- Prompt -
Figure out the number of lines in the data that hold the string "what". Reply with that figure only.

- Supplied data -
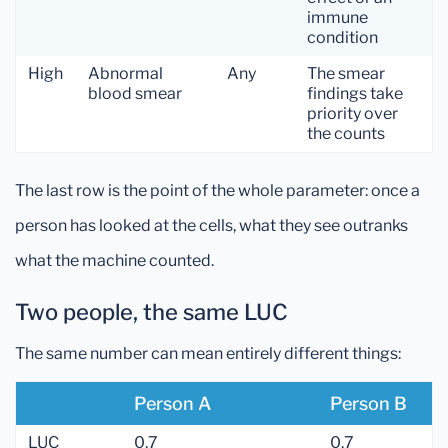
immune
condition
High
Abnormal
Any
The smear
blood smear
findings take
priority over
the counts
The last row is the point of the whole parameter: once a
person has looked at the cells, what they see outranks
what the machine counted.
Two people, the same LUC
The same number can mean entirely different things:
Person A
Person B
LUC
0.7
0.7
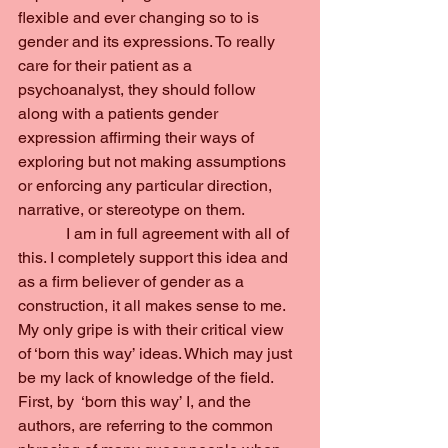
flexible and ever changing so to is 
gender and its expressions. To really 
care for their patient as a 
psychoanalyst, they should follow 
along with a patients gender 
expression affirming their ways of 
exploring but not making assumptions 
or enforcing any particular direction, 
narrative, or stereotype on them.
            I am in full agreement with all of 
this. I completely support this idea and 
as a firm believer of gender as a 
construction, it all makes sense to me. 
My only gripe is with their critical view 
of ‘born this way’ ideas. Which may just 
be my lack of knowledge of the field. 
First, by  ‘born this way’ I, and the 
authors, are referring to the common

...

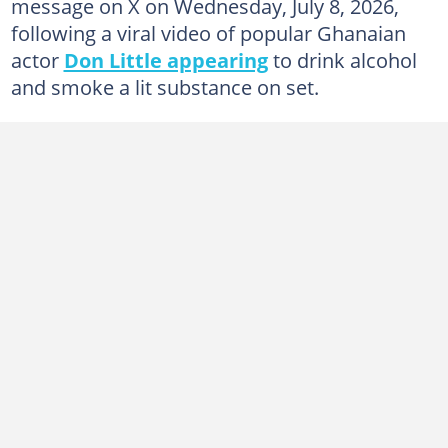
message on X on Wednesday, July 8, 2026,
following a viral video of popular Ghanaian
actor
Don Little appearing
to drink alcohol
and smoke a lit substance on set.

- Task response -
2